= Flo, Texas =

Unincorporated community in Texas, US

Flo is an unincorporated community in Leon County, Texas. It is located about 12 miles from Centerville.

==History==
Flo, which has been named many different names, including Kidd's Mill, Wheelock, Bethlehem, Oneta, New Hope, Oden, Odens, Flo's Folly, Lone Star, and Midway, was founded by Thaddeus Kidd in 1855, well before the American Civil War, where he founded and built a mill. A post office was started that same year and was open until 1868. However, the town was given hope as another post office was built there in 1880, but that hope quickly diminished that year, as the post office was once again shut down.
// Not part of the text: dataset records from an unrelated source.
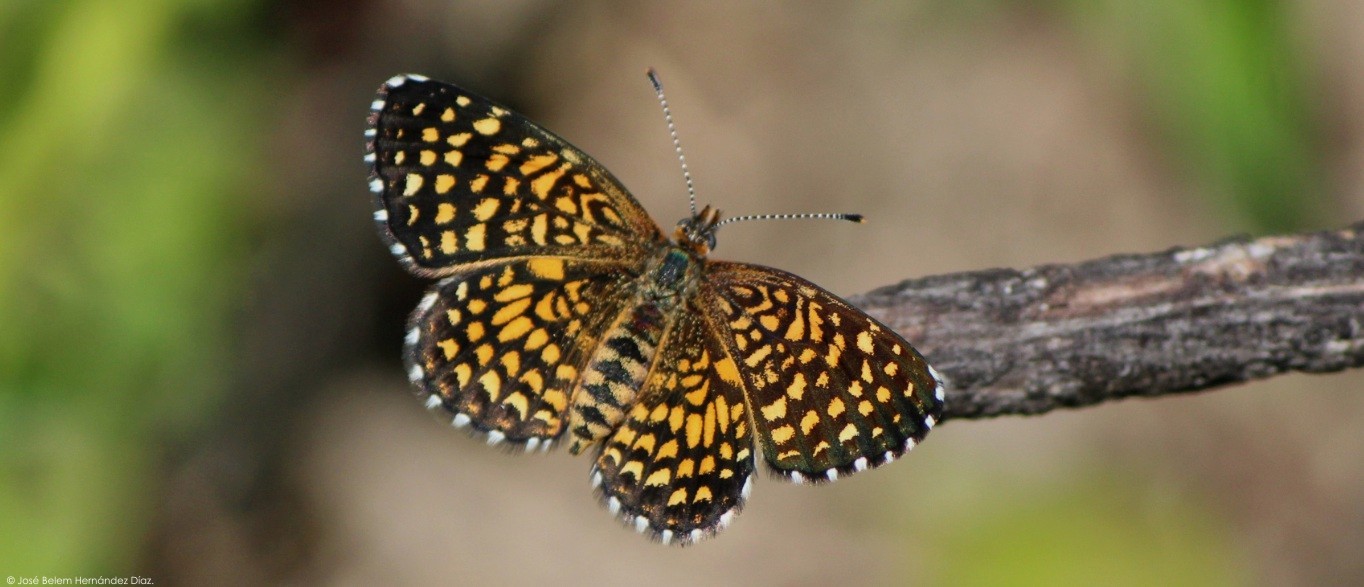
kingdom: Animalia
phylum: Arthropoda
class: Insecta
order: Lepidoptera
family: Nymphalidae
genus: Texola
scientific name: Texola elada
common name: Elada checkerspot
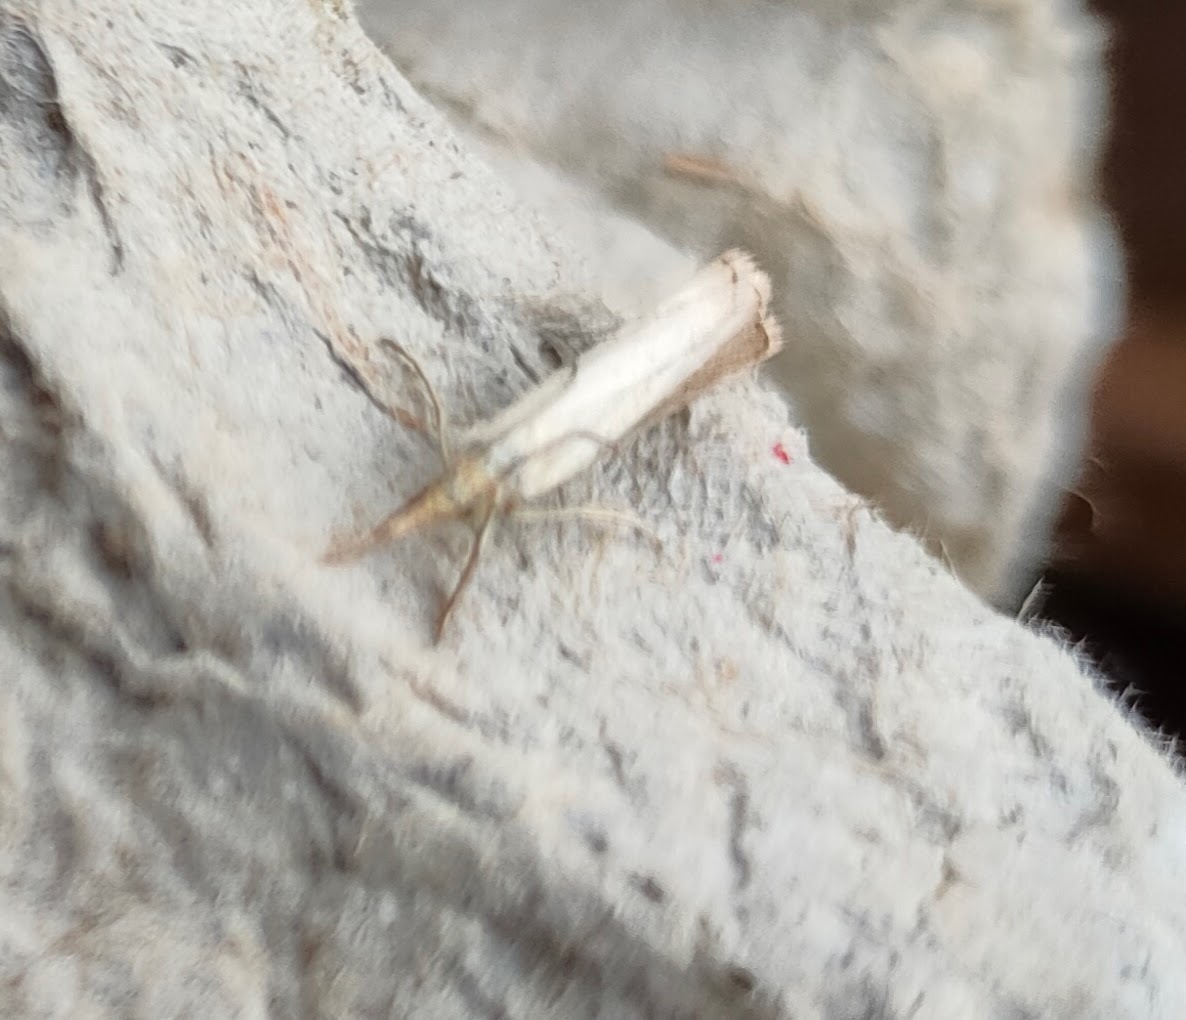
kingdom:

But once again, another post office was built up again, this time as Odens from 1885 to 1891. The town was changed to Flo, the name it is known to locals today (if there is any), where it had the same ladder post office until 1930. The name Flo came from the name of the then-postmaster's dog. Today, any mail that goes to the Flo area is managed by the postmasters of the nearby town of Buffalo.

== Education ==
The traces of the fine education system in Flo, Texas, can be traced back to the years before the Civil War (probably when or shortly after Mr. Kidd founded the town), back when the town was known as Kidd's Mill. That school lasted until 1927, when it was replaced by a consolidated school, known then as Lone Star, although some local residents referred to the school as Flo or Flo's Folly, where it served students in Flo as well as the nearby towns of Midway and Russel. Unfortunately, the school burned, and in 1986, the school district was discontinued. Today, the town of Flo is served by the Buffalo Independent School District, although one source claims Oakwood Independent School District picks up students in the area.